Можно, конечно, наплевать на тех, кто переживает. Но среди них все работодатели, все творцы нового и все интерпретаторы жизни.


—Кто это такие?


—Это люди, обладающие несусветной властью, — те, кто объявляет повестку дня, объясняет происходящее, наполняет нашу жизнь мифами, стереотипами, программами восприятия и поведения. Это авторы, режиссеры, редакторы, продюсеры, топ-менеджеры.


—Знаю, вы с ними знакомы. Как они формируют эту повестку дня?

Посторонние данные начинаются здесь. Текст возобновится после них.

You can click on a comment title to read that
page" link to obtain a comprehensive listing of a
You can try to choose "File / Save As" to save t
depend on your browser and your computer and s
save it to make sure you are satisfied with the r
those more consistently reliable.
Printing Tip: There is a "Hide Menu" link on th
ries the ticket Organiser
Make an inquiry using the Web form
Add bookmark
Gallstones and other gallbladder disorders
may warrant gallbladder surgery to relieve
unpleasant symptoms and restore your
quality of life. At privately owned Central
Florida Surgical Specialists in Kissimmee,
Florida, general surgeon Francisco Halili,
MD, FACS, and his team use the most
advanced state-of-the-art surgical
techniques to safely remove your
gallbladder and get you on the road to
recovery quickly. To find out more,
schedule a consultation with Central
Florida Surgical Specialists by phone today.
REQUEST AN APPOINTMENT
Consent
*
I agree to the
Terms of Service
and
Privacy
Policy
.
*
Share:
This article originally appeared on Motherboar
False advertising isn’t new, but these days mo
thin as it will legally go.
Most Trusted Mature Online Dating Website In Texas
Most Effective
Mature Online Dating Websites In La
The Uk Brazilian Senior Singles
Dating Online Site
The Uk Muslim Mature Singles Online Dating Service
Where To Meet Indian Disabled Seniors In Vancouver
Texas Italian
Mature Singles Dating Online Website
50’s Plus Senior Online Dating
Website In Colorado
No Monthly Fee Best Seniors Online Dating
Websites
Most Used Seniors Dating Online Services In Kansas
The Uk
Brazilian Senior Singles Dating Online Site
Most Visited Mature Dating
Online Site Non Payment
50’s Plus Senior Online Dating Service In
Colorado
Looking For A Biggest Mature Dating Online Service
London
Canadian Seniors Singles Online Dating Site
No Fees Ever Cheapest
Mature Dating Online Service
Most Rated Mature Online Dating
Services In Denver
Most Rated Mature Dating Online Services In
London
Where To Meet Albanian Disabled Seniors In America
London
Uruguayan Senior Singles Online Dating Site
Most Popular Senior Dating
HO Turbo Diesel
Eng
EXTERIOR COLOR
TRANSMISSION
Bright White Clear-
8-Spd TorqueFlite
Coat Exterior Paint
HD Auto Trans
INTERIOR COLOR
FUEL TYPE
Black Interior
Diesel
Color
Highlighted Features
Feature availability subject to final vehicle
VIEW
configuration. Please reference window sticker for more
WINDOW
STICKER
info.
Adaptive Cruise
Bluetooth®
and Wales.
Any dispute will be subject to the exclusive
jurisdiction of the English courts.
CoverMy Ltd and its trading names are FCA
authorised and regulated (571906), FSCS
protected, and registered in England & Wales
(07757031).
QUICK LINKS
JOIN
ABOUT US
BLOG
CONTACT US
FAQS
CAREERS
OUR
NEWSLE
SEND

—Лет шестнадцать назад всех подсадили на финансирование от продажи рекламы. Началась гонка за массовыми аудиториями. Нужно было добиться того, чтобы граждане держали телевизор все время включенным. Для этого их надо запугивать, веселить, снабжать эмоциональными стрессами. С неработающим телевизором ты отключен от жизни. Мы ведь не отдаем себе отчета в том, что телевидение по количеству затраченного времени на первом месте после сна. Социологи фиксируют пятьсот занятий нашей жизни — от труда и приготовления уроков с детьми до вышивания гладью. Так вот: телевидение уже много лет на первом месте!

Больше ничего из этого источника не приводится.